Task to complete: Find every line in the entries below that contains the word "date" and copy each of those lines in full.

[Dataset items]
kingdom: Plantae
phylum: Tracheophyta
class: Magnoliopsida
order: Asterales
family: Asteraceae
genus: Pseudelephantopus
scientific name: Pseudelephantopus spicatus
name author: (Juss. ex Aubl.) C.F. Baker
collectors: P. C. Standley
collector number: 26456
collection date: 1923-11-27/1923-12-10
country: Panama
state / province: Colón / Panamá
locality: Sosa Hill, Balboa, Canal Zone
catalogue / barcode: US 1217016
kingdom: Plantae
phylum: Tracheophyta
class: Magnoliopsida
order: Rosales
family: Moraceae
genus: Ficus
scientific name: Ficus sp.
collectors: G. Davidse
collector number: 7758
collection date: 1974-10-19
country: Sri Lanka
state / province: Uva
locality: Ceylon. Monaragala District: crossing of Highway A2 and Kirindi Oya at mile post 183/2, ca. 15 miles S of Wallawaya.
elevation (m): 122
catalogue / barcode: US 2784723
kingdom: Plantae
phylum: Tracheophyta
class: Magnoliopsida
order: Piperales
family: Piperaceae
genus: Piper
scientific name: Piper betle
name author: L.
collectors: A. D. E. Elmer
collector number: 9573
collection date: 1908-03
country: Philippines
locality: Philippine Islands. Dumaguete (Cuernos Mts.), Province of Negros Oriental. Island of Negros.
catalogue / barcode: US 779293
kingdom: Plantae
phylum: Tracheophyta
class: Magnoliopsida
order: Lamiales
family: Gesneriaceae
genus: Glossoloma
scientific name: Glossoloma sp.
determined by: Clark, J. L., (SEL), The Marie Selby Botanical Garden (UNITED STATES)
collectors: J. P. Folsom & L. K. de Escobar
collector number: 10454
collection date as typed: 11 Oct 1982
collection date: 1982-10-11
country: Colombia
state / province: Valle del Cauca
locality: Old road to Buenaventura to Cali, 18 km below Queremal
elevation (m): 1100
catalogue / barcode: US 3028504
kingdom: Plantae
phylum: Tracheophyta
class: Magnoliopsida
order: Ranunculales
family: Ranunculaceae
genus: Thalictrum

Worked answer:
collection date: 1923-11-27/1923-12-10
collection date: 1974-10-19
collection date: 1908-03
collection date as typed: 11 Oct 1982
collection date: 1982-10-11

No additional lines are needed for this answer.